From what I understand, my mother (as a result of our shared brain chemistry) had severe postpartum depression. So intense, that she and my father had been advised not to leave us alone together until I was 6 moths old. I've been told, and have come to imagine, that during this interim I spent more time in the arms of my second mother, Gran.


My grandmother, Celine Adam, cloaked me in her name. She, a Scottish immigrant by marriage, left her sleepy Scottish hometown to marry an American soldier stationed there, Paul Reedy, my grandfather. Gran took me to her hometown of Dunoon when I was 16 and, judging by the fondness she retained for it, I don't know if she'd have left had she been privy to the life leaving would lead her to. I think, if given the choice tomorrow, she’d take borrowed time with her family over the gilded American Dream.


The bench dedication dissolved tension in my soft pallet. A piece of myself I’d apparently been clenching.


I am ashamed of how broke I am. I know there is significant scientific evidence to support that my mismanagement of money, impulsivity, and lack of foresight is connected to the chemical reactions within the organ responsible for these functions. I also understand that being reared by a woman with an almost identical deficit has resulted in a myriad of formative experiences that would exacerbate the worst of my neurodivergence.


The part of myself that loves unconditionally — the part I think we’re all borrowing from God — can say with moderate conviction that I, for the most part, continue to do my best. However, a burden is still a burden and I’m altogether sick of being one.


I secured my entrance into New York City real estate with privilege. I thought I’d been given the keys to the castle: keys I could use to generate capital to bring vital cultural stories to fruition.


I’ve always wanted to change the world this way, with stories. Unattached to whose they were but delighted when given the opportunity to be seen in sharing my own.

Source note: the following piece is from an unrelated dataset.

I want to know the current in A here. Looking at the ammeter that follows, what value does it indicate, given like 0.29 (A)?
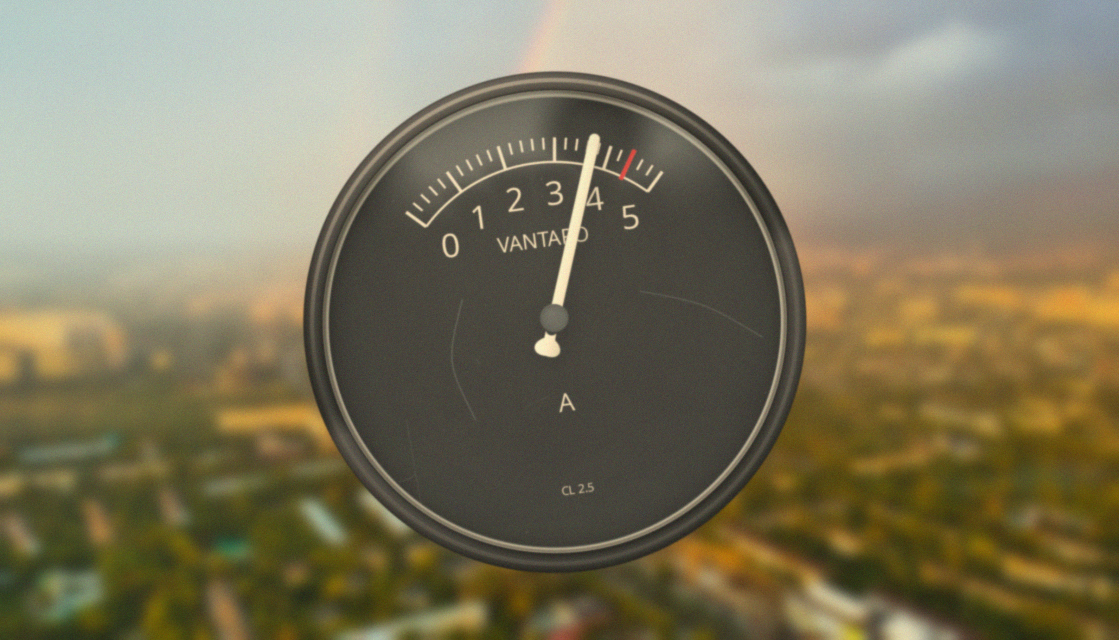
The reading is 3.7 (A)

My grandmother turns 80 tomorrow, my other grandmother turns 90 in June and I just missed the FIRST Birthday of a second cousin named Greta. I don’t like planning trips because I can’t afford them. I’m paranoid that the moment I’m anywhere but New York City, will be the moment New York City will suddenly show up to take me anywhere.

I want to savor my family but it feels like the more allowances I take to do that, the more burdensome I ultimately become.


My deal with the devil was New York City real estate. An agreement I thought would lead to an ability to take care of not only myself but everyone around me. A contract that would ensure my role in materializing experiences that would help us (as much as we could) understand one another. That would give me the freedom and autonomy to savor every candle on a birthday cake — mine or otherwise.


“I arise in the morning, torn between a desire to save the world and a desire to savor the world. That makes it very difficult to plan the day.”